Rethinking Semi-Supervised Imbalanced Node Classification from Bias-Variance Decomposition
Liang Yan, Gengchen Wei, Chen Yang, Shengzhong Zhang, Zengfeng Huang
TL;DR
This work tackles imbalanced node classification on graphs by reinterpreting the problem through Bias-Variance Decomposition and linking imbalance to increased model variance. It proposes ReVar, a variance-regularized semi-supervised framework that uses graph augmentations to estimate variance and a class-center–based regularization to compensate minority classes, optimized via a two-view objective. The approach combines variance regularization with intra-class aggregation to produce robust representations, achieving state-of-the-art results on both publicly imbalanced and naturally imbalanced graph benchmarks. The work provides a theoretical lens and practical algorithmic tools that improve minority-class performance and offer a path toward principled design of GNNs under data imbalance.
Abstract
This paper introduces a new approach to address the issue of class imbalance in graph neural networks (GNNs) for learning on graph-structured data. Our approach integrates imbalanced node classification and Bias-Variance Decomposition, establishing a theoretical framework that closely relates data imbalance to model variance.

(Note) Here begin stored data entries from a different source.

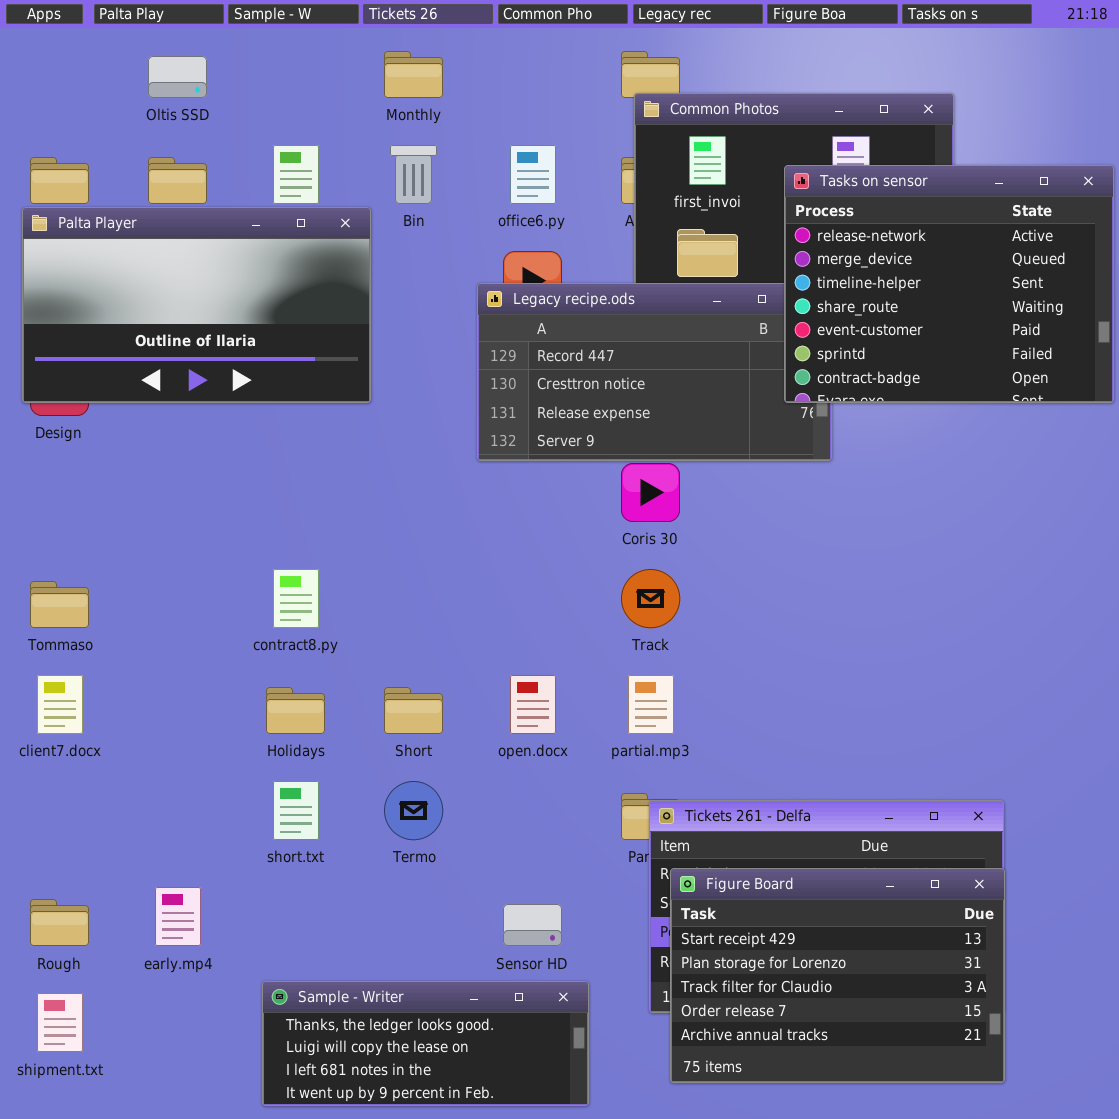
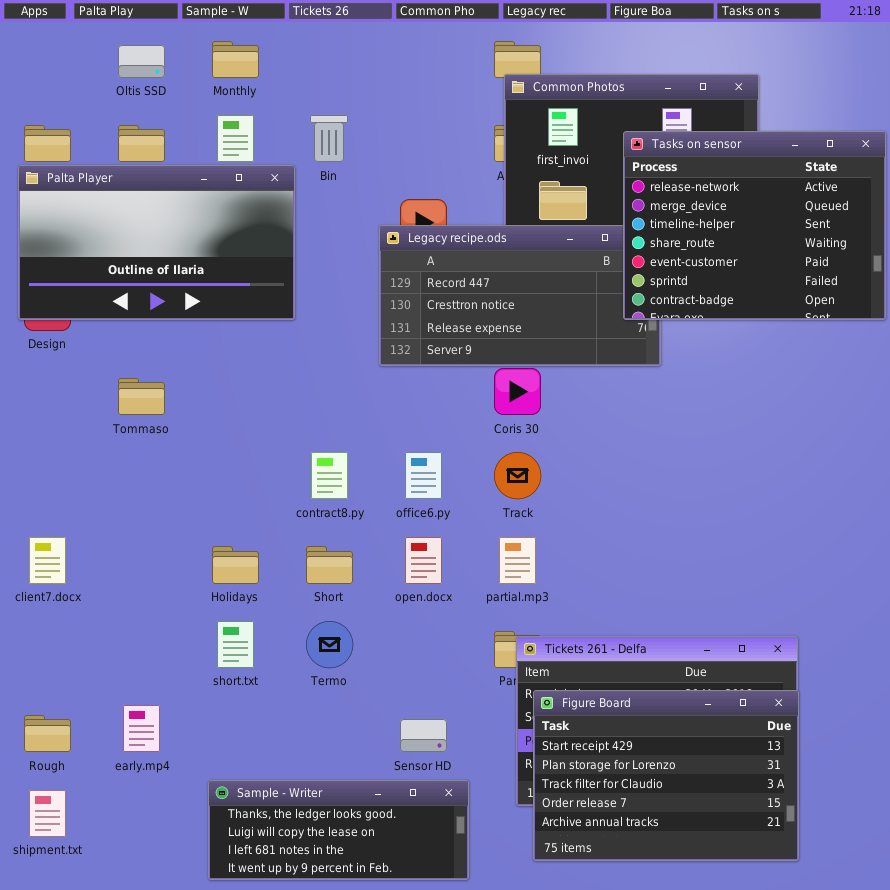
Monthly: [384,51,443,98] -> [212,41,259,78], moved
office6.py: [510,145,556,204] -> [405,452,442,499], moved
contract8.py: [273,569,319,628] -> [311,452,348,499], moved
Tommaso: [30,581,89,628] -> [118,378,165,415], moved

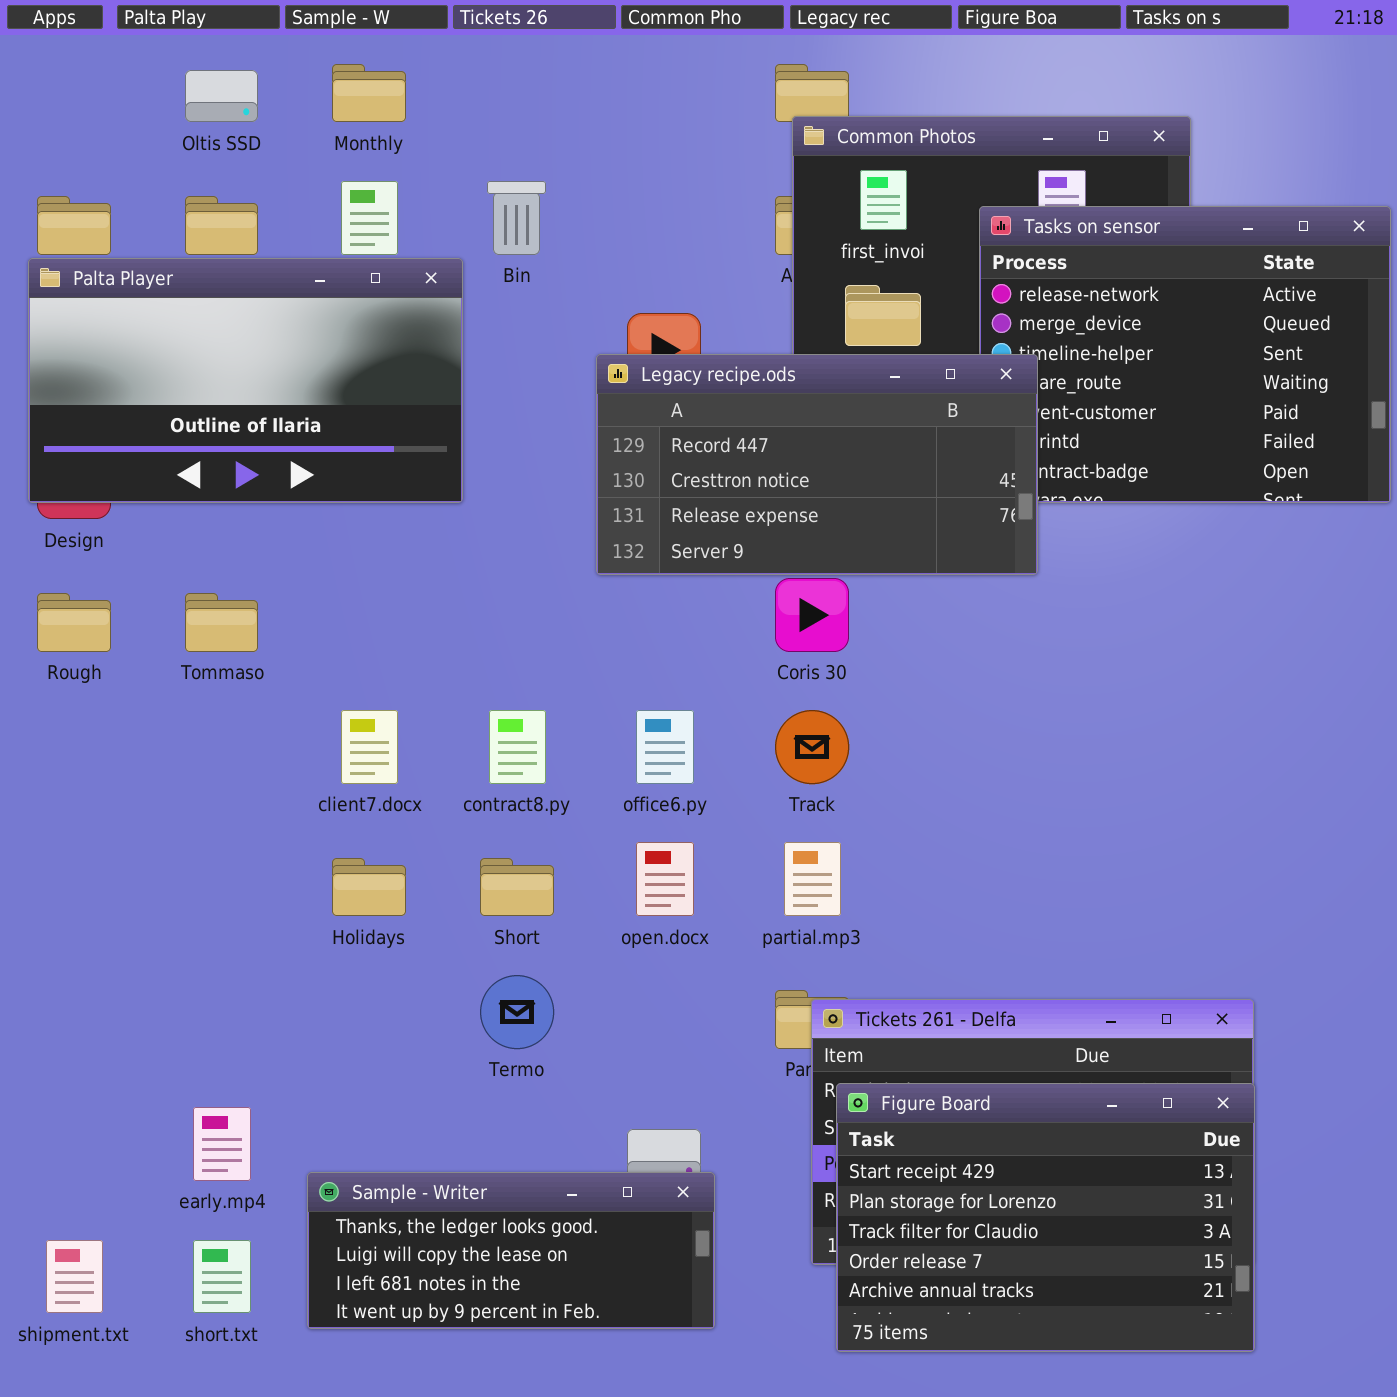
Legacy recipe.ods: [379,225,661,366] -> [596,354,1038,575], raised
client7.docx: [29,537,66,584] -> [341,710,398,784], moved
short.txt: [217,621,254,668] -> [193,1240,251,1313], moved
Rough: [24,715,71,752] -> [37,593,111,652], moved
Sample - Writer: [208,780,469,880] -> [307,1172,715,1329], moved

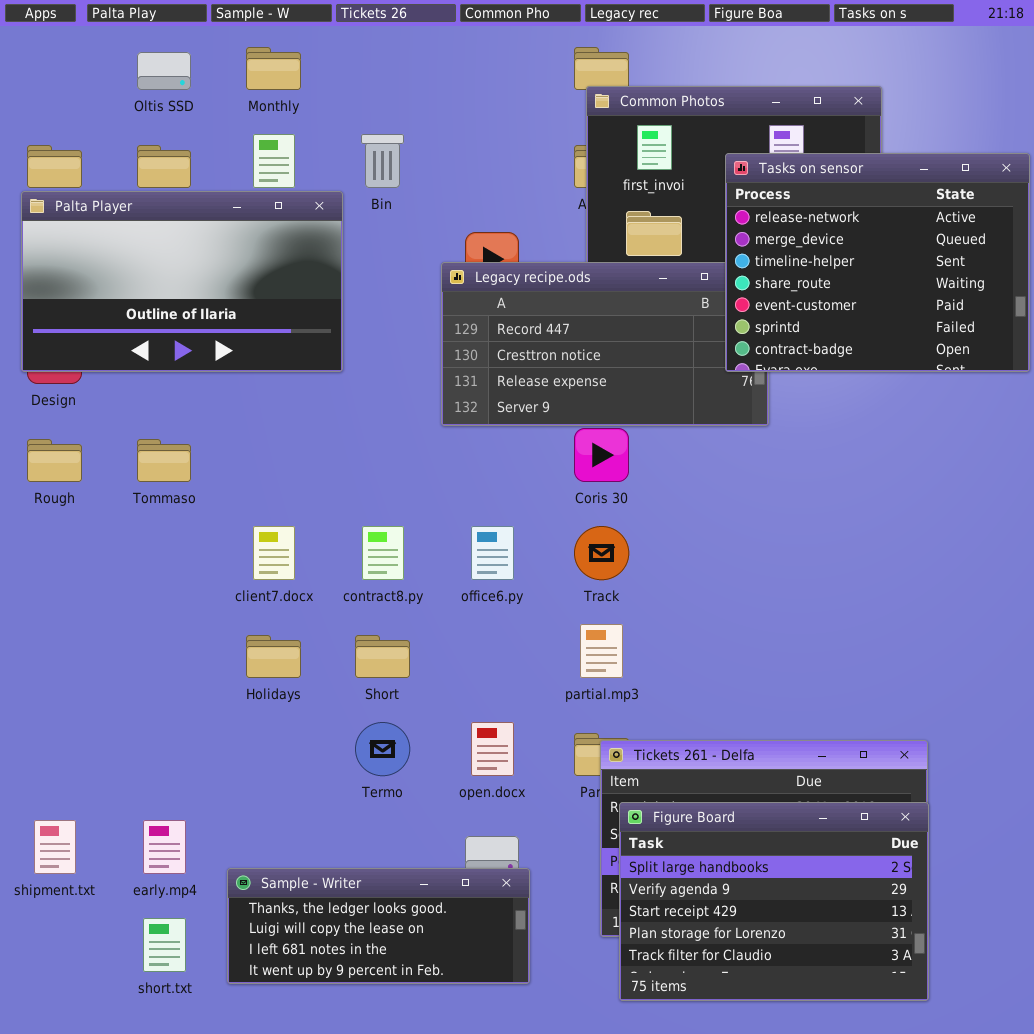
Tasks on sensor: [979,206,1391,503] -> [725,153,1030,372], raised
open.docx: [636,842,694,916] -> [471,722,514,776], moved
Figure Board: [836,1083,1255,1352] -> [619,802,929,1001], scrolled up 2 rows
shipment.txt: [46,1240,103,1313] -> [34,820,76,874], moved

We also leverage graph augmentation technique to estimate the variance, and design a regularization term to alleviate the impact of imbalance. Exhaustive tests are conducted on multiple benchmarks, including naturally imbalanced datasets and public-split class-imbalanced datasets, demonstrating that our approach outperforms state-of-the-art methods in various imbalanced scenarios. This work provides a novel theoretical perspective for addressing the problem of imbalanced node classification in GNNs.